When it comes to data processing, there’s an increasing demand for speed. Whether it’s solid state drives or doing everything in memory, getting the right hardware is the easy part. Measuring what “faster” actually means is another story.

It’s hard not to think that spinning disk is on its way out. Fusion-io Inc. is one of the companies leading the charge to put solid-state drives (SSDs) at the heart of every data centre. It has frequently cited what it calls the “industry inertia” around spinning disk and the wrongheaded approach some take in deploying SSDs in a network storage array. According to Gary Orenstein, vice-president of products at Fusion-io, enterprises are missing out on the benefits of the technology by doing so. Part of the reason is due to measuring the wrong thing.

“There are a whole slew of tools that people can use to measure network latency and storage performance, but we actually encourage customers to measure application performance improvement,” says Orenstein, “because you could drive yourself crazy and end up pulling your hair out if you spent all your time measuring these lower level bits and pieces.”
Measuring latency involves testing how many I/O operations can be executed back and forth to a disk.  But this gives a misleading pictures of what’s going on.
“They’ll spend all this time trying to optimize for this workload generation tool and then they’ll say, ‘Well, it doesn’t seem like it’s such great performance.’
“And we say, ‘Well, just try it with your database or with a copy of your database.’ And then all of a sudden they’ll see a five times or a 10 times improvement in the database transactions per second. And that’s really what counts here.”
Andrew Reichmann, principal analyst at Forrester Research Inc., says the prospect of accurately measuring data processing speed can be daunting. “There’s buying the right tools, there’s designing the performance analysis reporting tool to show what you want to show and then understanding the information,” he says.
“It’s a complex science. It’s just not easy. The tools are expensive, they’re hard to use and they’re not that widely deployed.”
Among the few companies that do have the money to spend on such tools and the expertise to use them is a major Canadian bank. On the electronic trading floor, says one of the bank’s IT managers, who asked that his name and that of his company remain confidential, success or failure can be determined in milliseconds. Reacting to data on the market has to take place in fewer than 30 milliseconds, he says.
The bank has more than 120 tools to measure performance from two ends: the IT section, which maintains the system and the another that analyzes the financial impact of it.
The bank uses Fusion-io flash storage for I/O intensive operations, sending data to a structured database hosted on flash drives. Other banks, he says, do everything in-memory, but this requires a major overhaul of the entire system, which can be incredibly complex.
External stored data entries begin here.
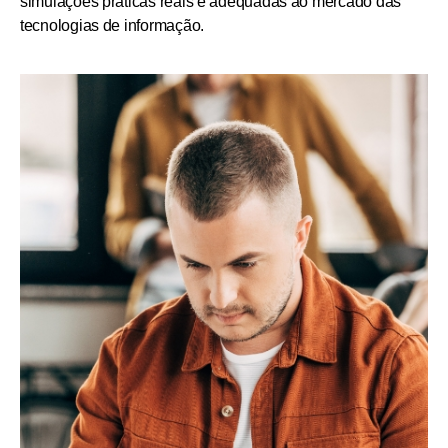
simulações práticas reais e adequadas ao mercado das
tecnologias de informação.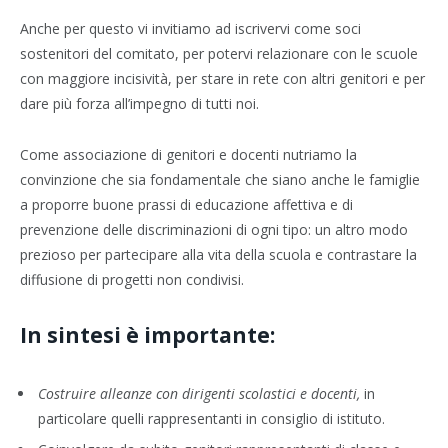
Anche per questo vi invitiamo ad iscrivervi come soci
sostenitori del comitato, per potervi relazionare con le scuole
con maggiore incisività, per stare in rete con altri genitori e per
dare più forza all’impegno di tutti noi.
Come associazione di genitori e docenti nutriamo la
convinzione che sia fondamentale che siano anche le famiglie
a proporre buone prassi di educazione affettiva e di
prevenzione delle discriminazioni di ogni tipo: un altro modo
prezioso per partecipare alla vita della scuola e contrastare la
diffusione di progetti non condivisi.
In sintesi è importante:
Costruire alleanze con dirigenti scolastici e docenti,
in
particolare quelli rappresentanti in consiglio di istituto.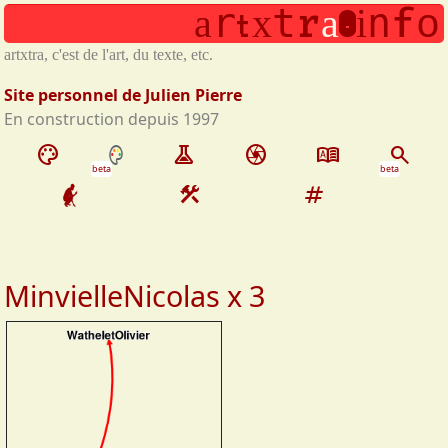
.
Aller au contenu principal
r
t
r
n
f
a
x
a
i
o
t
artxtra, c'est de l'art, c'est extra
Site personnel de Julien Pierre
En construction depuis 1997
palette
experiment
camera
dictionary
search
beta
beta
construction
tag
MinvielleNicolas x 3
Each one has its own secret mix to maintain its competitive advantage.
But this is an extreme example. What should the average company, one that can tolerate latency over 30 millseconds but nevertheless wants to speed up their systems, do? Orenstein says in the absence of sophisticated tools to tell you what’s going on, a good plan and then trial-and-error testing is your best bet.
First of all, he says, companies should “be very clear about their requirements. [Whether] the data is very read-oriented or write-oriented is an important question to ask.”
After that, they should go into their RPO and RTO requirements (“how much resiliency needs to be built into the solution.”) Then they have to figure out, as best they can, what their own tolerance for latency is. Attaching SSD to server CPUs will speed things up, but at the expense of making storage a “captive resource” for that particular server.
“That’s a hard question to answer,” he says, “But if a small boost is going to make a big difference, then you might want to stay with something closer to what you use now compared to, if this is a really extreme performance hog of an application, then you might need to build more for performance and worry less about ease of management or utilization.”